Rachel Davis collects prairie plants and cultivates her own homegrown specimens she then uses to concoct various dyes. Her colorful palette transforms swaths of repurposed cotton, silk, linen, hemp and wools with which she hand-stitches, folds, tears, sews and draws or prints her way to a form that meshes the natural world with the handmade.
Although Paul Keir considers his work “carefully calibrated” he admits his process is intuitive. His work is predicated on drawing and, with a focus on an economy of means, he chooses simple materials that are often found, repurposed and common to construction. Lastly, for the installation, Paul takes his time in deliberating the environment in which the work will be viewed.
Christina Tenaglia’s wood and clay constructions are tenaciously inventive.

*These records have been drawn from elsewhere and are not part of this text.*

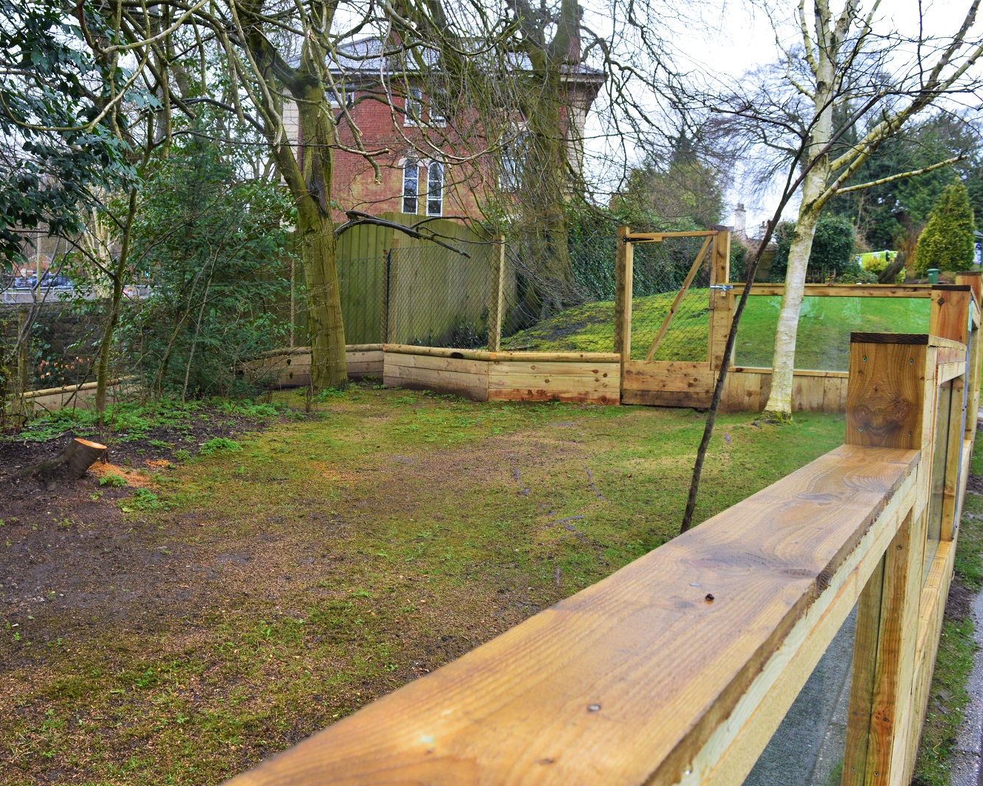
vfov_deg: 47.1
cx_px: 410
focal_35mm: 31
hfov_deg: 56.9
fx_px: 902
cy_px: 399
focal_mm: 18
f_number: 9
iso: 400
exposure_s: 1/100
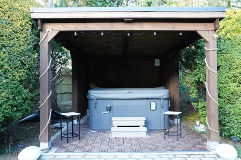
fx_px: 201
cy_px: 80
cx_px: 120
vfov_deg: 43.6
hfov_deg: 61.9
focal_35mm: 30
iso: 1600
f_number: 4
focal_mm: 30
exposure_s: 1/160
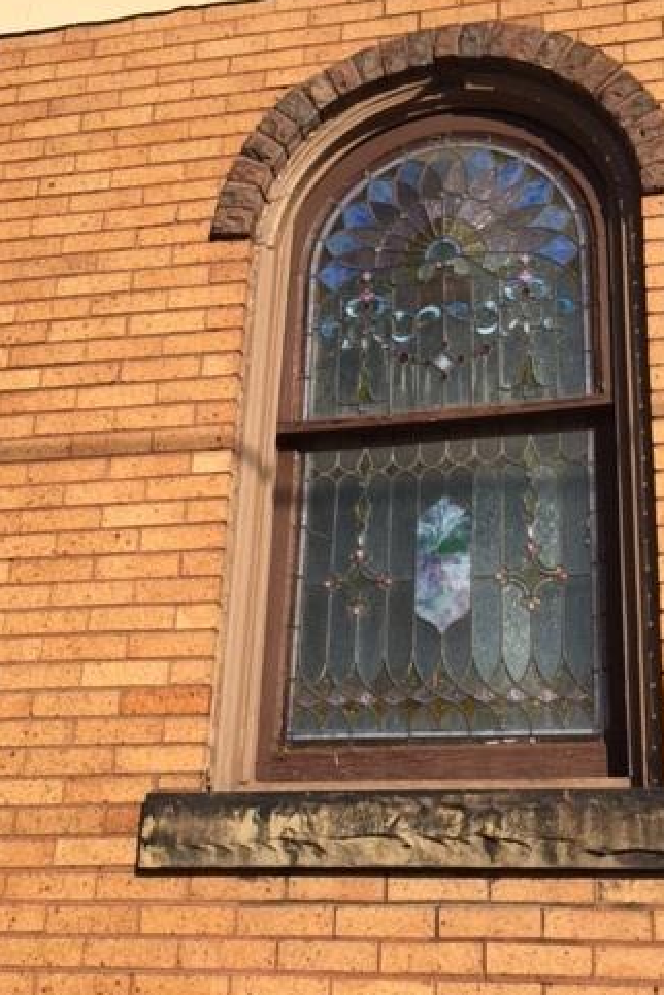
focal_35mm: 40
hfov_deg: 33.1
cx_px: 441
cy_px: 597
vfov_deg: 48.2
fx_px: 1107
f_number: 2.2
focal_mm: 4.15
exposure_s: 1/1799
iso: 32
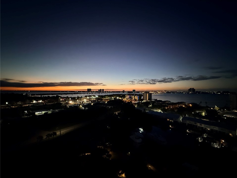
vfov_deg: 81.7
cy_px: 93
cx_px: 127
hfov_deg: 98.0
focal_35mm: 15
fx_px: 103
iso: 1250
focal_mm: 2.22
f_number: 2.2
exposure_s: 1/30
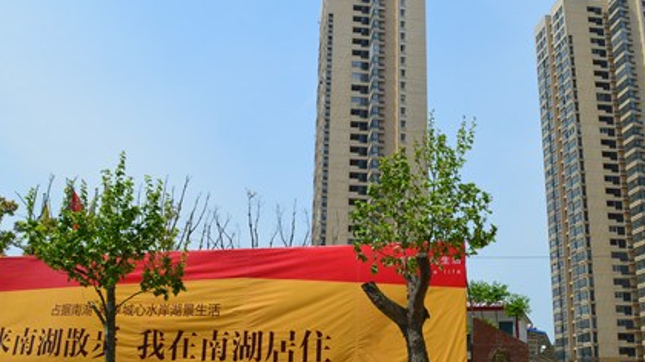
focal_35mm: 37
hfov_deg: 54.0
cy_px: 206
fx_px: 633
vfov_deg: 31.9
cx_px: 333
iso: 360
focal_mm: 18
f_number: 11
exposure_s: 1/500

The accumulated and worked materials possess their own histories and imperfections, and with them Christina plays off notions of function/nonfunction, familiar/unnamable. Her work, intentionally simple, urges us to slow down and more carefully consider our use and understanding of the everyday.

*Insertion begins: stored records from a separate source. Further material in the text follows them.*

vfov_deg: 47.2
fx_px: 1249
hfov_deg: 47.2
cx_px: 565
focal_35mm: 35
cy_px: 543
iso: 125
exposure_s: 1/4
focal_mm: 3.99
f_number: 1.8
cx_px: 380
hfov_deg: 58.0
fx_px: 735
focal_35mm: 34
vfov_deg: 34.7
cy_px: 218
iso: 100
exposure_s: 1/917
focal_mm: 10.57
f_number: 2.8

Barbara Weissberger ‘s imaginative quilting merges a centuries-old domestic practice with the graphic world of today. Recognizable photographic images (candles, potatoes) emerge from cut and sewn shapes of clothing, the overall form irregular. Freed from their original functions, the old stitching, zippers and pockets evoke memories of the human bodies that once wore and created them.
Organizer Statement
I am drawn to the oddities in life, to the unexpected or unassumed. In art, these moments originate from vigorous, honest investigations into material and thinking. The artists in this show don’t shy away from unplanned consequences. How they choose to respond offers an invaluable glimpse into their creative processes.